## EXERCISE DESCRIPTION
For the material below, return exactly the lines starting at the line containing "Play Oranges VS" and ending at the line containing "key(Return)", both ends included, and no others.

## SOURCE MATERIAL

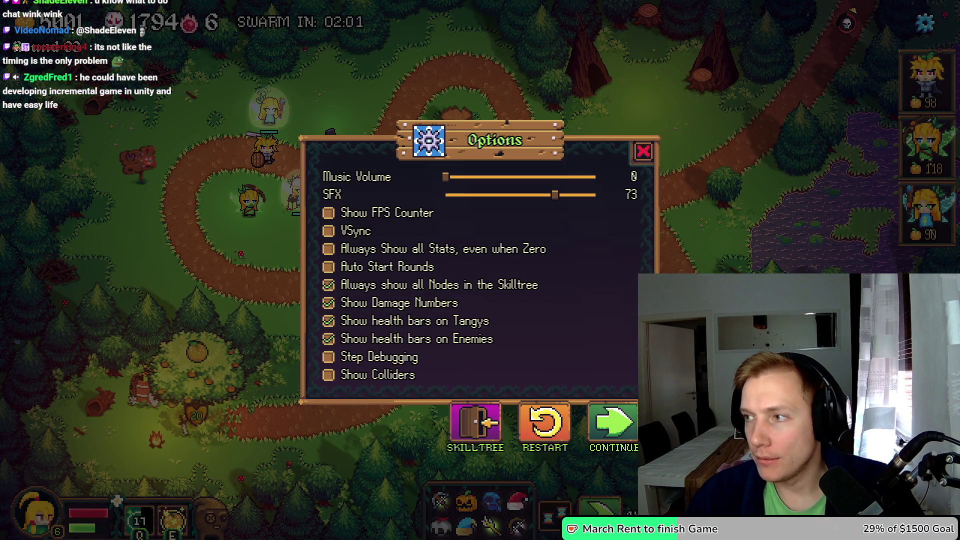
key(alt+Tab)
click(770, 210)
--
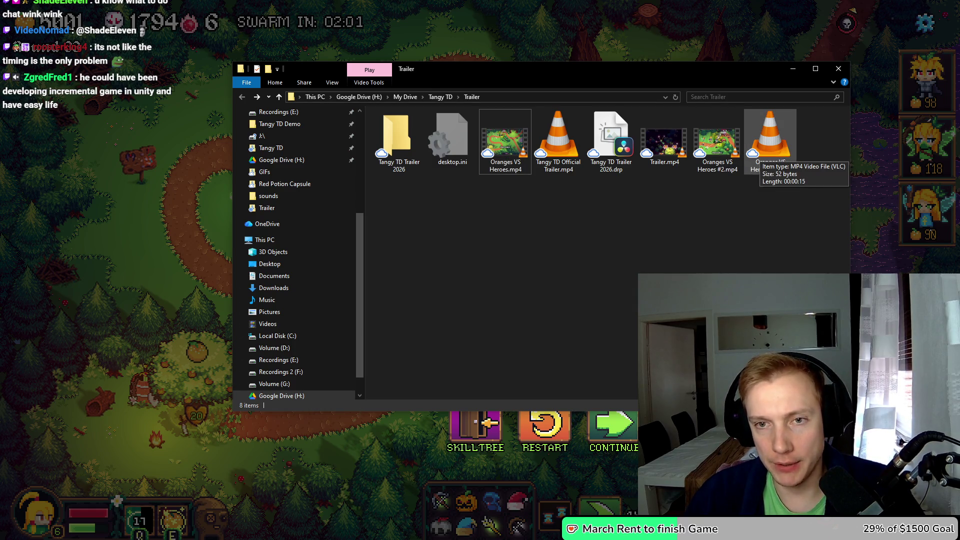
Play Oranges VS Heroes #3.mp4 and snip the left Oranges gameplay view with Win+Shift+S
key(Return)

## TASK ANSWER
Play Oranges VS Heroes #3.mp4 and snip the left Oranges gameplay view with Win+Shift+S
key(Return)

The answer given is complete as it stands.